Let `T_(r)` be the `r^(th)` term of a sequence, for r=1,2,3,......... If `3T_(r+1)=T_(r)` and `T_(7)=(1)/(243)` then the value of `sum_(r=1)^(oo)(T_(r).T_(r+1))` is :

To solve the problem, we need to analyze the given sequence defined by the recurrence relation \(3T_{r+1} = T_r\) and the value of \(T_7 = \frac{1}{243}\). ### Step 1: Find the general term of the sequence From the relation \(3T_{r+1} = T_r\), we can express \(T_{r+1}\) in terms of \(T_r\): \[ T_{r+1} = \frac{T_r}{3} \] This indicates that the sequence is a geometric progression (GP) with a common ratio of \(\frac{1}{3}\). ### Step 2: Express \(T_r\) in terms of \(T_1\) Using the recurrence relation, we can express the terms of the sequence: - \(T_2 = \frac{T_1}{3}\) - \(T_3 = \frac{T_2}{3} = \frac{T_1}{3^2}\) - \(T_4 = \frac{T_3}{3} = \frac{T_1}{3^3}\) - Continuing this pattern, we find: \[ T_r = \frac{T_1}{3^{r-1}} \] ### Step 3: Use the value of \(T_7\) to find \(T_1\) We know that \(T_7 = \frac{1}{243}\).

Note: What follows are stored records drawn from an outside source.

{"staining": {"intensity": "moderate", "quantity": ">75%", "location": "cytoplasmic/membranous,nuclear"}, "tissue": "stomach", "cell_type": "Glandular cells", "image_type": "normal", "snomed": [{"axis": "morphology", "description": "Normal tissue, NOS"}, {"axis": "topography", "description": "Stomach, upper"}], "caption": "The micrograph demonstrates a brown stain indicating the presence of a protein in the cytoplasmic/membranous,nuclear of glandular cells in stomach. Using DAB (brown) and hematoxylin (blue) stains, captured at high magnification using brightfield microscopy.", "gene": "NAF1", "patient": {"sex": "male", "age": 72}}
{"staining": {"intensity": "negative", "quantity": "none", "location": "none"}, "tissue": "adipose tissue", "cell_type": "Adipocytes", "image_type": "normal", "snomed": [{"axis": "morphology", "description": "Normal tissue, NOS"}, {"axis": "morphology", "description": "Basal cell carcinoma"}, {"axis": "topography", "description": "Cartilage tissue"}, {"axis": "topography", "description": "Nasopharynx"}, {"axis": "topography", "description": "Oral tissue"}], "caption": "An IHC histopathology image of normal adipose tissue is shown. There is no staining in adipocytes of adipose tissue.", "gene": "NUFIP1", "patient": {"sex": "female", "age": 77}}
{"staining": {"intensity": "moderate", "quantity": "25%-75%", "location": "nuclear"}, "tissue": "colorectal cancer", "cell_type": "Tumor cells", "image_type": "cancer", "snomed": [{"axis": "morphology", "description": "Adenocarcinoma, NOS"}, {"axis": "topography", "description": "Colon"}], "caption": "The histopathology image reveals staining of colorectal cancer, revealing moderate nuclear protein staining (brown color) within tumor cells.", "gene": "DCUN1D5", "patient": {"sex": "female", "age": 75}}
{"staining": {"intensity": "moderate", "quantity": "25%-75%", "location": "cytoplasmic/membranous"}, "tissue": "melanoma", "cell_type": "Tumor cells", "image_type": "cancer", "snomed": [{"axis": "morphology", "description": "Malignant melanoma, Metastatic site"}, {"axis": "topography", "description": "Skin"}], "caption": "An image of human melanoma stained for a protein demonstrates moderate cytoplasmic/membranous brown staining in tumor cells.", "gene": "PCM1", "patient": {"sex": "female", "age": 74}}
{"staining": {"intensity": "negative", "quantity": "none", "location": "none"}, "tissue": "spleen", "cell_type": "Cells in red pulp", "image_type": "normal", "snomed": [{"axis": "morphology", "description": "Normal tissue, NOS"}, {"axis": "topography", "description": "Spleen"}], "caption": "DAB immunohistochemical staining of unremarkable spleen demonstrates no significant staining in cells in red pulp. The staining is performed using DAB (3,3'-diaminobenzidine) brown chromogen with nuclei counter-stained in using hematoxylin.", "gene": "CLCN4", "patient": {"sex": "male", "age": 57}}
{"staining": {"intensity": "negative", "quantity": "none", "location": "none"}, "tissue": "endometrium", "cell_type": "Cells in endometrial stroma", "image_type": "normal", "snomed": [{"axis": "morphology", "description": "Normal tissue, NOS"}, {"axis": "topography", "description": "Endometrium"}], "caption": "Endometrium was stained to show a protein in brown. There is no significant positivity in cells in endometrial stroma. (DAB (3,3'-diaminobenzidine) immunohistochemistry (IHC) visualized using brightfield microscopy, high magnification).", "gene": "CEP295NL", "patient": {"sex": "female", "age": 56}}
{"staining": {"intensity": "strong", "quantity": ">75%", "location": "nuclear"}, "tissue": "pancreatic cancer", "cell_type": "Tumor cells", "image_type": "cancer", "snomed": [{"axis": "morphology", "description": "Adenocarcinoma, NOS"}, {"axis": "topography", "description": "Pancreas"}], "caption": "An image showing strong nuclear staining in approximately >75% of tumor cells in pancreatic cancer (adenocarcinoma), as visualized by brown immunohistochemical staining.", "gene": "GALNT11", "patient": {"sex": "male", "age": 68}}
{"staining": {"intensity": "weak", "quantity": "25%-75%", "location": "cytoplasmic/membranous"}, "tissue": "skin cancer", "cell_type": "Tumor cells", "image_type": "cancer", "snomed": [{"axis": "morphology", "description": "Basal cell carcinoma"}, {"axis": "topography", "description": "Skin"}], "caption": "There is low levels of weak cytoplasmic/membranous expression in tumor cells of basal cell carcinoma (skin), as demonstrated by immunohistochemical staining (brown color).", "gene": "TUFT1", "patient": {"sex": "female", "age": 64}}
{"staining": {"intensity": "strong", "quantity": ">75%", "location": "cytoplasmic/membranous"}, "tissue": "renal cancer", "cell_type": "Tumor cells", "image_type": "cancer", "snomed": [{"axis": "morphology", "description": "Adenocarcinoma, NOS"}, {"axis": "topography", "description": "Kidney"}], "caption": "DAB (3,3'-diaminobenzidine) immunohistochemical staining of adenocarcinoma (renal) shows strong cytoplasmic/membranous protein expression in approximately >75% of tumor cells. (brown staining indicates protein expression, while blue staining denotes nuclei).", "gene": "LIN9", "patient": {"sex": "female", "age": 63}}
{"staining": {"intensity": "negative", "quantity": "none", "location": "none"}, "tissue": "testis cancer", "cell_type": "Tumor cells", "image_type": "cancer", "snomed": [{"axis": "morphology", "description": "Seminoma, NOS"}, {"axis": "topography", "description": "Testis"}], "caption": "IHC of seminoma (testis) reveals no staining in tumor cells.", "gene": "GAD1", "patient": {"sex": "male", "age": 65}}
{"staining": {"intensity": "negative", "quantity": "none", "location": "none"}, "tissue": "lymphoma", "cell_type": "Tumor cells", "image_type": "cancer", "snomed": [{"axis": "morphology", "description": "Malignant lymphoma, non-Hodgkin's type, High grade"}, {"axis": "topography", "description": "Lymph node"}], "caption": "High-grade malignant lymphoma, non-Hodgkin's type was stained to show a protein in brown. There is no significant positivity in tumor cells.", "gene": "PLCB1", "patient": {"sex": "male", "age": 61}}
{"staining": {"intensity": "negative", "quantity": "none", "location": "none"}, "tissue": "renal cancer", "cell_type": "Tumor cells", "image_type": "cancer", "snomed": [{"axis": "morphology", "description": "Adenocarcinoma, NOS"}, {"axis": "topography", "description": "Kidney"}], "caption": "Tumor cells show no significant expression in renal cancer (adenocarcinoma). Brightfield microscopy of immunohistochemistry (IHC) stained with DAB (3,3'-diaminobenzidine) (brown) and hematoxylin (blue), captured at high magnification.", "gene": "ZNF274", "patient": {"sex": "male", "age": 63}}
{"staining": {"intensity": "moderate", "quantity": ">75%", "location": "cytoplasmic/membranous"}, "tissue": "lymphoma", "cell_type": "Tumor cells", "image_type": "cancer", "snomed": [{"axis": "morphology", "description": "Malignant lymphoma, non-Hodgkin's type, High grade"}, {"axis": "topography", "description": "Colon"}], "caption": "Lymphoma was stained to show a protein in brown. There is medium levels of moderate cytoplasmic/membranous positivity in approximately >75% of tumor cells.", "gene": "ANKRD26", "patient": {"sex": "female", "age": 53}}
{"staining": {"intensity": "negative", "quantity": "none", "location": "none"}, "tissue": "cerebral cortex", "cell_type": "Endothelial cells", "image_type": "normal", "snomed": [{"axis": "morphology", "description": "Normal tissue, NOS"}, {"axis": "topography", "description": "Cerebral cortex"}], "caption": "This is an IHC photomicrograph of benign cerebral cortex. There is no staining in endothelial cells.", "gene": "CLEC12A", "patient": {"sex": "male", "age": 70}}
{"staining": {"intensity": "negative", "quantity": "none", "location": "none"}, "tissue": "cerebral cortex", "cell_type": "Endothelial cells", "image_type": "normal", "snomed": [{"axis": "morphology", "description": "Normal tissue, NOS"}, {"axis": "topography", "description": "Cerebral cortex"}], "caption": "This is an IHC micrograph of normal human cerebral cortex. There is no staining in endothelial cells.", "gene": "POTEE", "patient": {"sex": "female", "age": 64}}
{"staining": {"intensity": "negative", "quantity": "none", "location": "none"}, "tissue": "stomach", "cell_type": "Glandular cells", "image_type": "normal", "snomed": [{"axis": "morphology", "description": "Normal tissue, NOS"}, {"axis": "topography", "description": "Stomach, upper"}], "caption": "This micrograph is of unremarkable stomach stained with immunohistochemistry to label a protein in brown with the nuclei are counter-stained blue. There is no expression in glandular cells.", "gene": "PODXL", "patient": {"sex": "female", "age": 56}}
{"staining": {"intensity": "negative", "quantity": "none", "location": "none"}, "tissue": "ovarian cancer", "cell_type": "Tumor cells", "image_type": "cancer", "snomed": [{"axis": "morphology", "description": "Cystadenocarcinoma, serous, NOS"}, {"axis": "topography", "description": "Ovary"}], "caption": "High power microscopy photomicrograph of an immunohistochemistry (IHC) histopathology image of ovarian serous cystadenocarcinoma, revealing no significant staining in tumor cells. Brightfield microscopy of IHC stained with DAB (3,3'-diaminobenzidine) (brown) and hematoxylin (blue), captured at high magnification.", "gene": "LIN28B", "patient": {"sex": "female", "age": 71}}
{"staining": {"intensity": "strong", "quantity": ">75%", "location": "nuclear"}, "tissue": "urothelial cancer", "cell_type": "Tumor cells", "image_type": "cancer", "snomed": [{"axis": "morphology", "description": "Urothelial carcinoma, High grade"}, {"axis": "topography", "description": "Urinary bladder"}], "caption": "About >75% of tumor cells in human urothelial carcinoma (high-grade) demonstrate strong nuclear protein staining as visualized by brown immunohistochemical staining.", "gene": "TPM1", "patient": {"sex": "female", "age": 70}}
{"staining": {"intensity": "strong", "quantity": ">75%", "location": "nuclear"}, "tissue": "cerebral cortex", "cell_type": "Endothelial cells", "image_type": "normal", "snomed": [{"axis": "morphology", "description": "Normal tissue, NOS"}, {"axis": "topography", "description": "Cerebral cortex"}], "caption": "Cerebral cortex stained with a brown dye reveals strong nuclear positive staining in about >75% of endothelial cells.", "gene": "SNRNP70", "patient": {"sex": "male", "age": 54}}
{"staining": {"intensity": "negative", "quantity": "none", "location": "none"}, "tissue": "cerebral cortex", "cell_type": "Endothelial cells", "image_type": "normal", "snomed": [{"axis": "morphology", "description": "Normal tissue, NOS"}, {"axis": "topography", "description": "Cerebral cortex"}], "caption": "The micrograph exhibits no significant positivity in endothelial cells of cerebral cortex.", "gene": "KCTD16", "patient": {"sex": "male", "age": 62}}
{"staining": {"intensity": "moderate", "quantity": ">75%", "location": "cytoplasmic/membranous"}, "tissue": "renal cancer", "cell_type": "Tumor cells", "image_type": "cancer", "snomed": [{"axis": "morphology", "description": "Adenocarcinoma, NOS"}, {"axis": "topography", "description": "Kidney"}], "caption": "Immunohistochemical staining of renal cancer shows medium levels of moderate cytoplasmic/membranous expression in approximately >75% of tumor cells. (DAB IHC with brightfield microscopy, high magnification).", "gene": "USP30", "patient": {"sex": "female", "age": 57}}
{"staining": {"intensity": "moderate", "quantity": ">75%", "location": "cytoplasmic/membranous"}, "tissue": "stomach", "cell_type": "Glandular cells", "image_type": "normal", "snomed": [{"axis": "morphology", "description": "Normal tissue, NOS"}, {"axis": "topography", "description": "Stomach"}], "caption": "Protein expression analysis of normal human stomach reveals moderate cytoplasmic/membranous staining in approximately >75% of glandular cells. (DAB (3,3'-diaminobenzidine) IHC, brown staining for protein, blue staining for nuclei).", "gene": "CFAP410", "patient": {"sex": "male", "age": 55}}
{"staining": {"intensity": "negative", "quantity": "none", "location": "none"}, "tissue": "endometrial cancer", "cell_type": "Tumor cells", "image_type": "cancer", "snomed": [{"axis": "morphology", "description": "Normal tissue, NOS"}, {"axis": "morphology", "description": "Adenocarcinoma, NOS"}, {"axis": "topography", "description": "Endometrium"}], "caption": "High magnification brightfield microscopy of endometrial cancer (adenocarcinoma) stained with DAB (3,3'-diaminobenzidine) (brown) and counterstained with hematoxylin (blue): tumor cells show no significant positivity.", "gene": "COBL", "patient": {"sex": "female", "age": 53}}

Using our expression for \(T_r\): \[ T_7 = \frac{T_1}{3^{7-1}} = \frac{T_1}{3^6} \] Setting this equal to \(\frac{1}{243}\): \[ \frac{T_1}{729} = \frac{1}{243} \] Since \(3^6 = 729\) and \(243 = 3^5\), we can rewrite the equation: \[ T_1 = \frac{729}{243} = 3 \] ### Step 4: Write the general term explicitly Now that we have \(T_1\): \[ T_r = \frac{3}{3^{r-1}} = \frac{3}{3^{r-1}} = 3^{2-r} \] ### Step 5: Calculate \(T_r \cdot T_{r+1}\) Next, we need to find the product \(T_r \cdot T_{r+1}\): \[ T_{r+1} = \frac{T_r}{3} = 3^{2-(r+1)} = 3^{1-r} \] Thus, \[ T_r \cdot T_{r+1} = 3^{2-r} \cdot 3^{1-r} = 3^{(2-r) + (1-r)} = 3^{3-2r} \] ### Step 6: Find the sum \( \sum_{r=1}^{\infty} T_r \cdot T_{r+1} \) We need to find: \[ \sum_{r=1}^{\infty} T_r \cdot T_{r+1} = \sum_{r=1}^{\infty} 3^{3-2r} \] This is a geometric series with the first term \(3^{3-2 \cdot 1} = 3^{1} = 3\) and a common ratio \(r = \frac{1}{9}\) (since \(3^{-2} = \frac{1}{9}\)): \[ \text{Sum} = \frac{a}{1 - r} = \frac{3}{1 - \frac{1}{9}} = \frac{3}{\frac{8}{9}} = \frac{3 \cdot 9}{8} = \frac{27}{8} \] ### Final Answer Thus, the value of \(\sum_{r=1}^{\infty} T_r \cdot T_{r+1}\) is: \[ \boxed{\frac{27}{8}} \]